+++ READING TEXT

• Significant effect on marine life -- Reduction in ...
  ... Nutrient supply
  ... Phytoplankton productivity
  ... Population of fish (anchovies) and fish-eating birds.

• 3) Global weather changes observed during an El Niño year include:
• Droughts (summer) -- monsoon conditions are blocked: SE Asia, India, Australia, Africa
• Heavy rainfall and storms:
  • Central Pacific, coastal South America (summer)
  • Gulf Coast and California (winter)
• Warm winters:
  Alaska, Western Canada, Northern USA

 

Example: 1997-98 El Niño

• Increase in surface water temperatures off S.Am.: 5 deg C
• Possibly the most powerful El Niño system in 150 years.
• Winter weather as predicted: wet and stormy in the southwest USA, Texas, and most of the Gulf Coast

 

4) La Niña -- opposite conditions

• Strong trade winds; cold water upwelling in East. Pacific
• Predicted weather:
  • More severe hurricanes
  • Severe winter, dry summer in Midwest
• Sea surface and thermocline flatten
  

DEEP CIRCULATION in the Oceans

Driving force: creation of dense water masses (cold, saline) at the surface

Happens only at high latitudes (particularly the Atlantic)

Modifying factors:

1. Coriolis effect
2. Continents and mid-ocean ridge systems

General vertical layering in the oceans

Well-mixed layer = Surface zone (to roughly 100 m depth)

Mixed by turbulence of wave action, winds, and currents
Seasonal variations in depth of this

Below that (100 - 1,000 m): Usually rapid changes in density (changes in T and S)

Names for this: Pycnocline = Thermocline = Halocline

Below the thermocline (> 1,000 m): Deep waters

T (< 5 deg C) and S are fairly uniform- cold and high salinity

Controls on density of seawater -- T, S, pressure (depth)

1) Temperature -- most important

Warm waters are at surface (at low and mid latitudes)
Cold waters formed during seasonal cooling at
high latitudes --> sink

2) Salinity

-Important at high latitudes in open ocean where waters
are uniformly cold

Winter cooling and sea-ice formation
--> Increases S and density --> sinking

-Important in coastal areas and marginal, semi-enclosed
seas where evaporation is high.

High surface S ---> Sinking and outflow at depth to
adjacent oceans

 

Pressure (depth)

Sea water is compressible (density increases with pressure)
But pressure effects do not cause sea water to sink (or rise)

 

Densest water masses of world ocean are formed at high latitudes in the Atlantic:

Highest latitude, coldest surface T
High salinity

Evaporation
Outflow of saline waters from Mediterranean and Caribbean

 

Video: "Ocean Currents and Winds" 2nd part

Evidence for bottom currents on the sea floor

Origin and flow of Antarctic Bottom Water (AABW)

Origin and flow of North Atlantic Deep Water (NADW)

++++++

#### TO-DO LIST:
(1) Return the passage of the ocean circulation notes from "Below that (100" up to and including "and mid latitudes)".
(2) According to the ocean circulation notes, what is the driving force of deep circulation in the oceans?
The entries that come next are separate material and are not part of the ocean circulation notes.

+++ STORED DATA

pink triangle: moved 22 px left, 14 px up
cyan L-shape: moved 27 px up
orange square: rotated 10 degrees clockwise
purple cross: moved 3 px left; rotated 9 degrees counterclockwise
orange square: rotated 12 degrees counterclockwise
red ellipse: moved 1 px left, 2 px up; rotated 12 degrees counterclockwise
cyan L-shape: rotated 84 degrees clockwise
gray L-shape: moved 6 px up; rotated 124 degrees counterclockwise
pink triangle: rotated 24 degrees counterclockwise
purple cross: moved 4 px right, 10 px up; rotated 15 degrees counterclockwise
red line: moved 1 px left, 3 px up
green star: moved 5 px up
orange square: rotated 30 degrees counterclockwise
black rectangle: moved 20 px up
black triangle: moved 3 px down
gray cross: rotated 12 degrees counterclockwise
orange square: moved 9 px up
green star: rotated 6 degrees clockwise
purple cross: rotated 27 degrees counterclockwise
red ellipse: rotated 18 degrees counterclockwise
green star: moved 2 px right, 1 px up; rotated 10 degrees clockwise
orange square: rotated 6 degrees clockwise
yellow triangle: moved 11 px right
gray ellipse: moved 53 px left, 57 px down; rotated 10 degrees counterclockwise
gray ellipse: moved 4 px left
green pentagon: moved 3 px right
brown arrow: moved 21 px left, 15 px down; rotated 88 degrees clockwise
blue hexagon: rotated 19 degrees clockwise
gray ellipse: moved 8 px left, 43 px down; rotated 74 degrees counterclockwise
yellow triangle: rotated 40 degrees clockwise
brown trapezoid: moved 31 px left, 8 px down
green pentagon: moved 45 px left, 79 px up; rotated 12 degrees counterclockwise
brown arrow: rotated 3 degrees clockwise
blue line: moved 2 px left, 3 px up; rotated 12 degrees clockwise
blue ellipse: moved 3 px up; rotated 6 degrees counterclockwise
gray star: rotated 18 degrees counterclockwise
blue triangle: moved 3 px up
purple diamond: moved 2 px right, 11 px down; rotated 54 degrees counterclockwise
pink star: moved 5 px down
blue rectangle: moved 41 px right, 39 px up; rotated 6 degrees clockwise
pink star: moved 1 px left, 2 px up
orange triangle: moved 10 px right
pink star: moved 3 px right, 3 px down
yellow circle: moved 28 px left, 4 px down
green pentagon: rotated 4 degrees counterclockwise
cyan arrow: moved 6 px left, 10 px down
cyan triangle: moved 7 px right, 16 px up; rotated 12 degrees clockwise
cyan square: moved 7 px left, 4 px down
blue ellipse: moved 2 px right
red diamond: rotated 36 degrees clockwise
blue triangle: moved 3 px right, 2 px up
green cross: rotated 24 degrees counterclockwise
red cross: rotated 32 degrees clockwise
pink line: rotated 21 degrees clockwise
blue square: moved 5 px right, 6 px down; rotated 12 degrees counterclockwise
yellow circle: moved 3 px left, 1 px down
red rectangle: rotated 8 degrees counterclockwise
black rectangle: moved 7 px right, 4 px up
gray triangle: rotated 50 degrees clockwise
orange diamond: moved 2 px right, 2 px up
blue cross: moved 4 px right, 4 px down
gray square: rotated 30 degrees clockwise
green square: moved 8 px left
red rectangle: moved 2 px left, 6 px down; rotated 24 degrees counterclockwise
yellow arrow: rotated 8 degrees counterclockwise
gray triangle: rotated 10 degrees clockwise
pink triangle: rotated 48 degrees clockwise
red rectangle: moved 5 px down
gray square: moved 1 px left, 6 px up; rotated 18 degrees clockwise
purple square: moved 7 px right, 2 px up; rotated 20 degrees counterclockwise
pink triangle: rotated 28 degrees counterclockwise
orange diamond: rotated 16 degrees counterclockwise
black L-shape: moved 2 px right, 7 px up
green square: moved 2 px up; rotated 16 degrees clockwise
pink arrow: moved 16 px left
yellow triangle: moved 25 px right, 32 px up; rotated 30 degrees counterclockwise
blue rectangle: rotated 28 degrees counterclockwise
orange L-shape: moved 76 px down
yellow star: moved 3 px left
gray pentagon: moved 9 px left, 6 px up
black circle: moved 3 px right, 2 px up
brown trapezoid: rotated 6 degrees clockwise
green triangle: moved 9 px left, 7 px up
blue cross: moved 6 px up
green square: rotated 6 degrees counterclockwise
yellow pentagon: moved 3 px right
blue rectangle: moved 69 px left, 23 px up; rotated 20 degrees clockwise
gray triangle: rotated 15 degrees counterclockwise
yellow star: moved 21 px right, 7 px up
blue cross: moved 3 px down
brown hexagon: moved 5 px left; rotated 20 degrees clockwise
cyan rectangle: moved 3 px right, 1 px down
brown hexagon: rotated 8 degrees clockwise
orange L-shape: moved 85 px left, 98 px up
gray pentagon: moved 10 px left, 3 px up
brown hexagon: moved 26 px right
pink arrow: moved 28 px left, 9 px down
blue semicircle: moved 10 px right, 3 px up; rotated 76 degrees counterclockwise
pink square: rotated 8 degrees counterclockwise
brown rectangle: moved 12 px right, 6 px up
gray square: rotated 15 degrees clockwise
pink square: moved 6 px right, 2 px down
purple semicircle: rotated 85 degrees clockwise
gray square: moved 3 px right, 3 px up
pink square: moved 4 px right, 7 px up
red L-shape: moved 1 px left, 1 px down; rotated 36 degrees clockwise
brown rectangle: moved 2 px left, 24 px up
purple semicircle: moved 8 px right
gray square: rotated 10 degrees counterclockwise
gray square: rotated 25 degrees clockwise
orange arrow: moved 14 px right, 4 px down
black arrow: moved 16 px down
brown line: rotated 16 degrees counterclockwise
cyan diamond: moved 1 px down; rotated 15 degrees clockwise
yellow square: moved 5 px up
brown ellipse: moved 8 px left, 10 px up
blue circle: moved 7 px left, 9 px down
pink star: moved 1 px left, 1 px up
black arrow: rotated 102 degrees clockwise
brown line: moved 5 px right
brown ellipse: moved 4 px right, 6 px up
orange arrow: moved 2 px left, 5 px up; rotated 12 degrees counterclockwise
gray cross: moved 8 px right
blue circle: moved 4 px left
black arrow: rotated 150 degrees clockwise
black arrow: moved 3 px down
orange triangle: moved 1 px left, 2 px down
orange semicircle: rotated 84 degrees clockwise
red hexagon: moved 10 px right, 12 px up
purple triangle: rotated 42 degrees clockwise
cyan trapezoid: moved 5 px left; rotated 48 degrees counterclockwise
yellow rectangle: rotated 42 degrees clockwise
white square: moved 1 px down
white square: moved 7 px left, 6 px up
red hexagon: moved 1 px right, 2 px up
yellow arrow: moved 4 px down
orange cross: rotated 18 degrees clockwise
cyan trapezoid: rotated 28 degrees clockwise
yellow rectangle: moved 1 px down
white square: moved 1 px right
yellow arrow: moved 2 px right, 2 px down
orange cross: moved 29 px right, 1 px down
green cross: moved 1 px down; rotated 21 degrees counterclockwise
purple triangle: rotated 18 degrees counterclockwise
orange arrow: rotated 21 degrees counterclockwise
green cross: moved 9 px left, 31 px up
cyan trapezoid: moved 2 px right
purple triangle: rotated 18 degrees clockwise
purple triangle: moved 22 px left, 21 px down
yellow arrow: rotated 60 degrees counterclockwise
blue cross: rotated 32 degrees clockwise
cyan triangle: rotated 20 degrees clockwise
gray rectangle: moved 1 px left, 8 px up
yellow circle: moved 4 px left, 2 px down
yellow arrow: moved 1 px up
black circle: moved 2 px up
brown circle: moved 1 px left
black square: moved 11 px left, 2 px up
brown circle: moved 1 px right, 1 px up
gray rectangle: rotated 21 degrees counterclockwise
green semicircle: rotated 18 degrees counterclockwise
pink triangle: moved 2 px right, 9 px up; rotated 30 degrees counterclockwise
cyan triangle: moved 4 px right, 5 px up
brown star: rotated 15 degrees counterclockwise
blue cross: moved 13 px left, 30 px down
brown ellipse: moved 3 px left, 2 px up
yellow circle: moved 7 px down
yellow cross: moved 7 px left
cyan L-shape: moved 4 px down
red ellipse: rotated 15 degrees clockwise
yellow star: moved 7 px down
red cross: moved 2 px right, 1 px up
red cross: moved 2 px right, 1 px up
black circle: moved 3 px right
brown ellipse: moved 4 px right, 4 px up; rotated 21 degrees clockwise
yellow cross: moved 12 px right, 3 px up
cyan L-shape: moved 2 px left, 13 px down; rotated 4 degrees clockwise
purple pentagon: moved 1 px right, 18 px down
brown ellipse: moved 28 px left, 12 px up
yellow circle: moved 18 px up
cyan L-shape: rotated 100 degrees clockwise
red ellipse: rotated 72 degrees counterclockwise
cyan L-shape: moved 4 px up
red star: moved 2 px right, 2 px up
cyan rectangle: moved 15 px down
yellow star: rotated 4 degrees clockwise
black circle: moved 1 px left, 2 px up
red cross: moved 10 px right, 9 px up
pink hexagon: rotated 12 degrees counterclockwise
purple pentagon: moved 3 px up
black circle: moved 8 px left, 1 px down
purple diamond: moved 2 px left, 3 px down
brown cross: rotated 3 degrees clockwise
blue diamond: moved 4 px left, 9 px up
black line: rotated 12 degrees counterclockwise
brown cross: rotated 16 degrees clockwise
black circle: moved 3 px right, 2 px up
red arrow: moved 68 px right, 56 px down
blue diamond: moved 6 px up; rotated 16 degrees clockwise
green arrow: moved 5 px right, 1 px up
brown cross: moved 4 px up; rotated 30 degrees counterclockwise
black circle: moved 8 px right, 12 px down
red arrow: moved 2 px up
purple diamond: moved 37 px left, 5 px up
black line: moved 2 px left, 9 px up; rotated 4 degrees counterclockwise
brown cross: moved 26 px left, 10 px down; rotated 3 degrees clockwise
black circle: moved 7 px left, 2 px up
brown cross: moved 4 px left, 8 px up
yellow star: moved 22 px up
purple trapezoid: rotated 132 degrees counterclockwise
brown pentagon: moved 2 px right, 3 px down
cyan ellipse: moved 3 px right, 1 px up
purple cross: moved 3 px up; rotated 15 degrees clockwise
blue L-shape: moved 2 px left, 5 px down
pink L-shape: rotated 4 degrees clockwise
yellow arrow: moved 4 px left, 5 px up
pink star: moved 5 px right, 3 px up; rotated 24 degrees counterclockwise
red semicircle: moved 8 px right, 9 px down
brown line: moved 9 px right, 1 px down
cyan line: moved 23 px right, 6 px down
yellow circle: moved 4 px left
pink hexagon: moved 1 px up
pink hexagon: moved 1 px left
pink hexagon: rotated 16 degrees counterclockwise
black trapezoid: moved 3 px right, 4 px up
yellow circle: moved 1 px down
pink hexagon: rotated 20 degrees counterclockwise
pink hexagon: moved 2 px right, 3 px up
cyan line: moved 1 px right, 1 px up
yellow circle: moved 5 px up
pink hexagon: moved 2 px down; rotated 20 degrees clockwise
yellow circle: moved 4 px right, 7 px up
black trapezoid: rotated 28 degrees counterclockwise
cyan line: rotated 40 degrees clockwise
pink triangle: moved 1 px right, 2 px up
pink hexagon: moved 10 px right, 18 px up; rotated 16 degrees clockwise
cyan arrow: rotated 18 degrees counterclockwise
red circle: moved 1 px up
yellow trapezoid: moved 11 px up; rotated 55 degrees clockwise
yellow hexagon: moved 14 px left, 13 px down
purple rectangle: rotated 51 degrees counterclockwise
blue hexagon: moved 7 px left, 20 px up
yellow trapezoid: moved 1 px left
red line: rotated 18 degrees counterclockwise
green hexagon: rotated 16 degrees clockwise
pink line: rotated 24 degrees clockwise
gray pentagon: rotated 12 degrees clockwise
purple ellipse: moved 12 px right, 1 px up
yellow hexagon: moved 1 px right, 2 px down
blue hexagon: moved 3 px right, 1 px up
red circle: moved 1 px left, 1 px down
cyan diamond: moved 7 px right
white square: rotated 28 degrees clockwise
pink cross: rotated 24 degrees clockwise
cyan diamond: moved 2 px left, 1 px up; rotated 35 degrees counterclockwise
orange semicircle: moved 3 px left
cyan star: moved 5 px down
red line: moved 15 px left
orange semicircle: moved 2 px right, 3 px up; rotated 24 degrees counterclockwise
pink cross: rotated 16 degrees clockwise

++++++

#### ANSWERS TO THE TASKS:
(1)
Below that (100 - 1,000 m): Usually rapid changes in density (changes in T and S)

Names for this: Pycnocline = Thermocline = Halocline

Below the thermocline (> 1,000 m): Deep waters

T (< 5 deg C) and S are fairly uniform- cold and high salinity

Controls on density of seawater -- T, S, pressure (depth)

1) Temperature -- most important

Warm waters are at surface (at low and mid latitudes)

(2) The creation of dense water masses (cold, saline) at the surface.